◆ Work to be completed: Please transcribe the listing below exactly, but only from the line containing "manufactures and supplies wind turbine pa" through its last line.

Segment Open

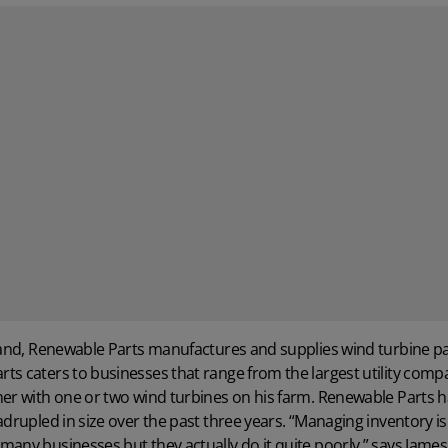
land,
Renewable Parts
manufactures and supplies wind turbine pa
s caters to businesses that range from the largest utility compa
mer with one or two wind turbines on his farm. Renewable Parts 
adrupled in size over the past three years. “Managing inventory is 
many businesses but they actually do it quite poorly,” says Jame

Segment Closed

◆ Answer for this exercise:
manufactures and supplies wind turbine pa
s caters to businesses that range from the largest utility compa
mer with one or two wind turbines on his farm. Renewable Parts 
adrupled in size over the past three years. “Managing inventory is 
many businesses but they actually do it quite poorly,” says Jame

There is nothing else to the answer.